You should not rely on forward-looking statements because the Company’s actual results may differ materially from those indicated by forward-looking statements as a result of a number of important factors. These factors include, but are not limited to: the risk that the Company and the Investors may not be able to satisfy the conditions to the closing of the private placement in a timely manner or at all; the Company’s ability to successfully integrate the acquisition and to achieve the benefits it expects to realize as a result of the acquisition; the potential adverse impact on the Company’s financial condition and results of operations if it does not realize those expected benefits; liabilities of the acquisition that are not known to the Company; the extent to which the Company is successful in gaining new long-term relationships with customers or retaining significant existing customers and the level of service failures that could lead customers to use competitors’ services; the Company’s ability to improve its current credit rating with its vendors and the impact on its raw materials and other costs and competitive position of doing so; the impact of losing the Company’s intellectual property protections or the loss in value of its intellectual property; changes in customer demand; the occurrence of hostilities, political instability or catastrophic events; developments and changes in laws and regulations, including increased regulation of the Company’s industry through legislative action and revised rules and standards; security breaches, cybersecurity attacks and other significant disruptions in the Company’s information technology systems; general economic and business conditions; the impact of competition and technological change; the Company’s ability to comply with the rules and regulations of the Securities and Exchange Commission (the “SEC”); and those other risks and uncertainties discussed in the reports the Company has filed with the SEC, including the Company’s Annual Report on Form 10-K, Quarterly Reports on Form 10-Q and Current Reports on Form 8-K. Forward-looking statements speak only as of the date they are made.

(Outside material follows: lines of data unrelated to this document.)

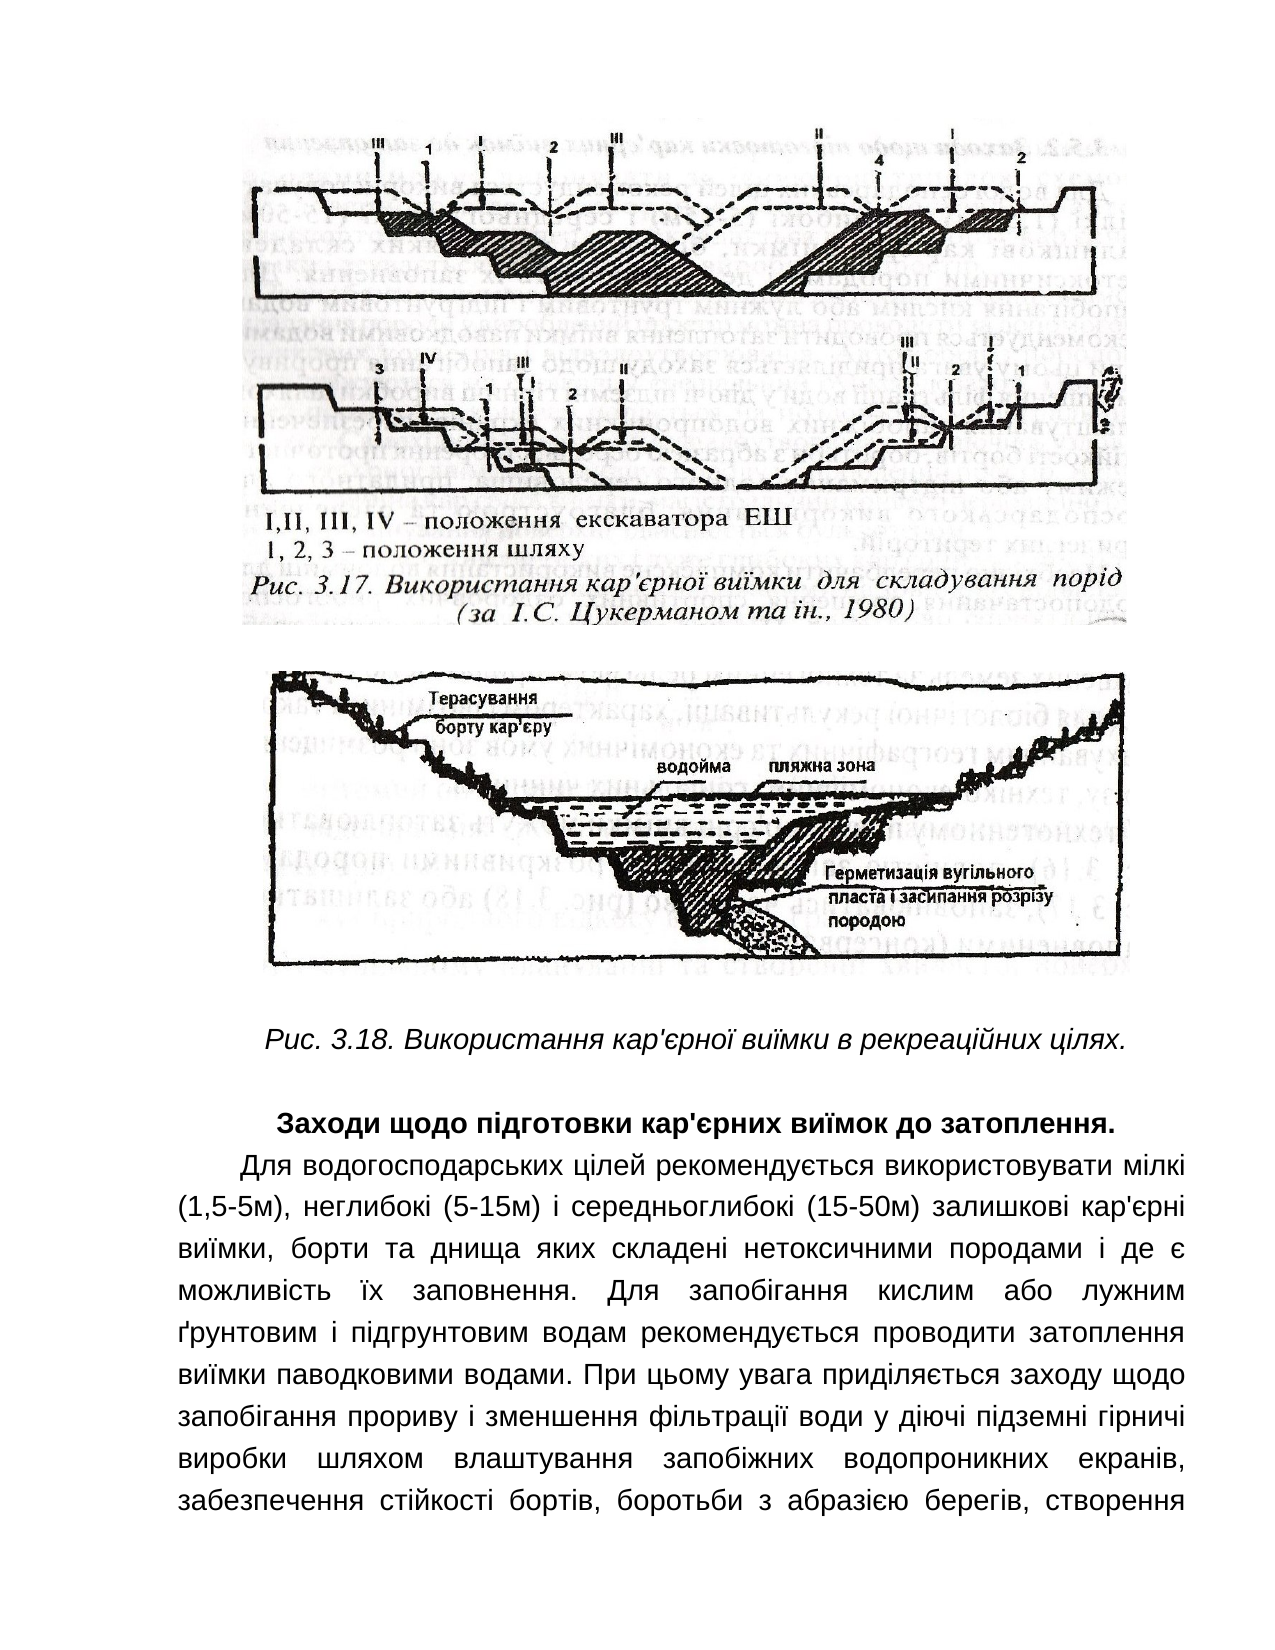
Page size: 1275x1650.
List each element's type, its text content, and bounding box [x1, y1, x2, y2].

picture [263, 671, 1130, 976]
picture [242, 118, 1127, 625]
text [177, 1147, 1186, 1516]
text Рис. 3.18. Використання кар'єрної виїмки в рекреаційних цілях. [177, 1022, 1186, 1055]
text Заходи щодо підготовки кар'єрних виїмок до затоплення. [177, 1106, 1186, 1139]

Although the Company believes the expectations reflected in the forward-looking statements are reasonable, the Company cannot guarantee future results, levels of activity, performance or achievements. Moreover, neither the Company nor any other person assumes responsibility for the accuracy or completeness of any of these forward-looking statements. The Company undertakes no obligation to update any of these forward-looking statements after the date of this report to conform them to actual results or revised expectations, except as required by law.